- **Instructions to follow**: The expected output is the full set of entries, printed exactly, without pictures.

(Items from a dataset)
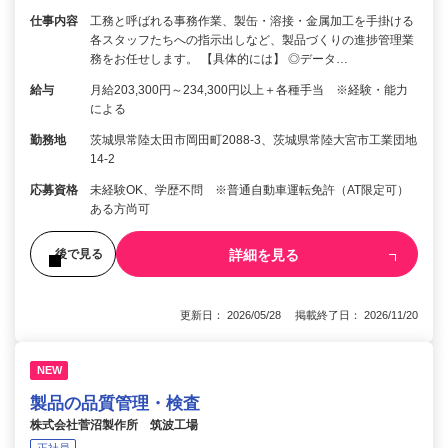
仕事内容
工務と呼ばれる事務作業、製缶・溶接・金属加工を手掛ける
各スタッフたちへの指示出しなど、製品づくりの進捗管理業
務をお任せします。 【具体的には】 ◎データ…
給与
月給203,300円～234,300円以上＋各種手当 ※経験・能力
による
勤務地
茨城県常陸太田市岡田町2088-3、茨城県常陸大宮市工業団地
14-2
応募資格
未経験OK、学歴不問 ※普通自動車運転免許（AT限定可）
ある方尚可
詳細を見る
後で見る
更新日： 2026/05/28 掲載終了日： 2026/11/20
NEW
製品の品質管理・検査
株式会社菅沼製作所 筑波工場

- **Problem solution**:
仕事内容
工務と呼ばれる事務作業、製缶・溶接・金属加工を手掛ける
各スタッフたちへの指示出しなど、製品づくりの進捗管理業
務をお任せします。 【具体的には】 ◎データ…
給与
月給203,300円～234,300円以上＋各種手当 ※経験・能力
による
勤務地
茨城県常陸太田市岡田町2088-3、茨城県常陸大宮市工業団地
14-2
応募資格
未経験OK、学歴不問 ※普通自動車運転免許（AT限定可）
ある方尚可
詳細を見る
後で見る
更新日： 2026/05/28 掲載終了日： 2026/11/20
NEW
製品の品質管理・検査
株式会社菅沼製作所 筑波工場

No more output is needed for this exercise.